▶ [TEXT SECTION]
== == ==

# Xbox won't read fat32 formatted 2 TB Seagate External Drive



## lilman4evur (Jan 8, 2008)

I bought a Seagate 2 TB external drive to put videos on so i could hook it up to my xbox and watch the videos through my xbox 360. I researched and found out that xbox only recognizes FAT32 format and not NTFS. It worked fine with my 320GB Western Digital hard drive which was in the FAT32 format when i bought it. The Seagate 2TB drive i bought today was in NTFS so I converted it to FAT32 using " EASEUS Partition Master 6.5.2 Home Edition ". Even though it is in FAT32 my xbox 360 still will not recognize it. Here is the drive if it is of any help. 
http://www.bestbuy.com/site/Seagate...35107&st=seagate 2tb external drive&cp=1&lp=4


----------



## dbsimms63 (Jul 3, 2010)

When you formatted the Seagate, did you make it a primary or logical drive? For Xbox360 to see it, the drive needs to be set up as a primary FAT32 drive.


----------



## lilman4evur (Jan 8, 2008)

I made it a primary FAT32 drive. Would it be a better idea to format the drive to HFS+ format? If possible though, I would like to get it working in FAT32 format.


----------



## Redeye3323 (Sep 20, 2009)

It may be worth trying a new partition manager to see if that works.

Make sure to format the drive before making it fat32 format.

Hope this helps,
Redeye


----------



## lilman4evur (Jan 8, 2008)

format it back to ntfs before reformatting it to fat32? could the size of the drive be contributing to by problem? It's 2TB.


----------



## ebackhus (Apr 21, 2005)

I don't think that's the right format. I had to format dries using a Mac to get it to work.


----------



## Laxer (Dec 28, 2010)

Have you tried using a non win formatter?

if not try SwissKnife

I had a similar problem a while ago and eventually got it working.


----------



## lilman4evur (Jan 8, 2008)

it works in fat32 i just had to partition it and hook it up to the usb port at the back of the xbox. For some reason it won't work with the front ports. Thank you though for your help guys.


----------



## Redeye3323 (Sep 20, 2009)

Ahhhhhhh.

It is due to the back USB ports having more power to them then the front which are only supposed to be for Controllers.


----------



## dbsimms63 (Jul 3, 2010)

So did you partition it into a primary and logical drives, or just two primary?


----------



## dbsimms63 (Jul 3, 2010)

Redeye3323 said:


> It may be worth trying a new partition manager to see if that works.
> 
> Make sure to format the drive before making it fat32 format.
> 
> ...


How do you format it first and then make it a FAT32 format? Doesn't formatting it into FAT32 format the drive? I only did it once. It was NTFS and I formatted it to FAT32 and made my partitions.


----------



## Redeye3323 (Sep 20, 2009)

I meant for him to reformat in case of a file structure error which turned out not to be the case.

Sorry if I confused you mate :/


----------

== == ==

▶ [INFORMATION PROVIDED]
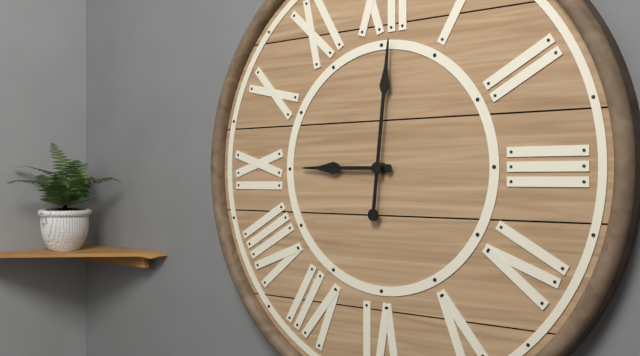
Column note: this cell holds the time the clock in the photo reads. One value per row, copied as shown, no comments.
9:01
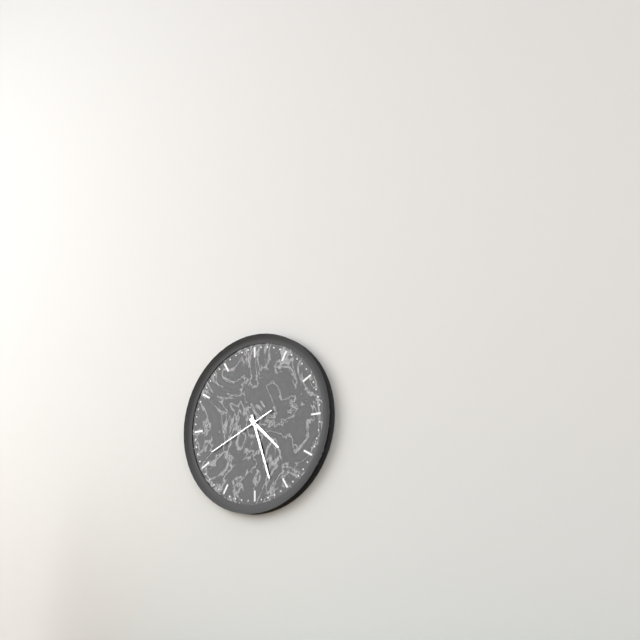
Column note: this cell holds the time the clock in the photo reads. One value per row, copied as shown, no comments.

== == ==

▶ [PROBLEM REQUIREMENTS] Rewrite the thread about the Xbox not reading the Seagate drive, starting at "I made it a" and ending at "in FAT32 format.", and replace "HFS+" with "exFAT".

▶ [SOLUTION TO THIS TASK]
I made it a primary FAT32 drive. Would it be a better idea to format the drive to exFAT format? If possible though, I would like to get it working in FAT32 format.